GIVEN DATA ▸
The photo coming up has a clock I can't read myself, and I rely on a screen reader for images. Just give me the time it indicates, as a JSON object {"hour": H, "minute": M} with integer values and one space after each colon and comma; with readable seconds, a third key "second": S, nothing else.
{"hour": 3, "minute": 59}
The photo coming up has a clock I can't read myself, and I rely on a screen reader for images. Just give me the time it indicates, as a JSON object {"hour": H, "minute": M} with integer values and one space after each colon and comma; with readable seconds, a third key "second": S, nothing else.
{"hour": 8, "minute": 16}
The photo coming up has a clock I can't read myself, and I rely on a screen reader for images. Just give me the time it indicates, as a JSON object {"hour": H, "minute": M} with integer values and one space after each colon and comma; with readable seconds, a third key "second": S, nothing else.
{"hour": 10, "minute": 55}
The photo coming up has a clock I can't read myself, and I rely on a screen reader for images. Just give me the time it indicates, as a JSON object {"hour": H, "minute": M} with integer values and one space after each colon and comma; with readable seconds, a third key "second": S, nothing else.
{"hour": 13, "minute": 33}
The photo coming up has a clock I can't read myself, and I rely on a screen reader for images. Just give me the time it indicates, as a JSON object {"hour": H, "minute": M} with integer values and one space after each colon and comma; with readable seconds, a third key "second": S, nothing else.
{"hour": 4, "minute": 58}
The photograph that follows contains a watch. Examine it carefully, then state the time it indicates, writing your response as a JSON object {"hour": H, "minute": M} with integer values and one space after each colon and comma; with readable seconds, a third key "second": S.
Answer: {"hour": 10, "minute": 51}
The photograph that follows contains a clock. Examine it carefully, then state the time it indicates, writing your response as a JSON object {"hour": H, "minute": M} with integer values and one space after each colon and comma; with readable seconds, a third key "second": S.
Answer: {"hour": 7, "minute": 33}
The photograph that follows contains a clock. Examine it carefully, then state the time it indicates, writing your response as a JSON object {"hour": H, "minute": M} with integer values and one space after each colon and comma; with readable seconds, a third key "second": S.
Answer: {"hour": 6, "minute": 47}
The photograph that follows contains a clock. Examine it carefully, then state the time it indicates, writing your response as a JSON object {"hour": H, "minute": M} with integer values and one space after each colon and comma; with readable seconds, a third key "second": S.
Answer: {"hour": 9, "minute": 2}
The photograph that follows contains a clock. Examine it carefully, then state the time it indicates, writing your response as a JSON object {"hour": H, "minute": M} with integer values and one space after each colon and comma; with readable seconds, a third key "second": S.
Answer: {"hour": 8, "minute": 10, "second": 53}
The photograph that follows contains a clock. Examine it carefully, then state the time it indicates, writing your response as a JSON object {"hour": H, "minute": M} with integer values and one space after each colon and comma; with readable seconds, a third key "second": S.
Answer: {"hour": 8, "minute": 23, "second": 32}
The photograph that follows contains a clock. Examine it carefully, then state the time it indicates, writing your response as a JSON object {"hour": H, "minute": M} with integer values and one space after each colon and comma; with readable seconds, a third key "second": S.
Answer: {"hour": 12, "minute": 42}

DIRECTIONS FOR THIS TASK ▸
How many lines of the material above contain the string "Answer" when case counts? Reply with the number only.

RESULT OF THIS TASK ▸
7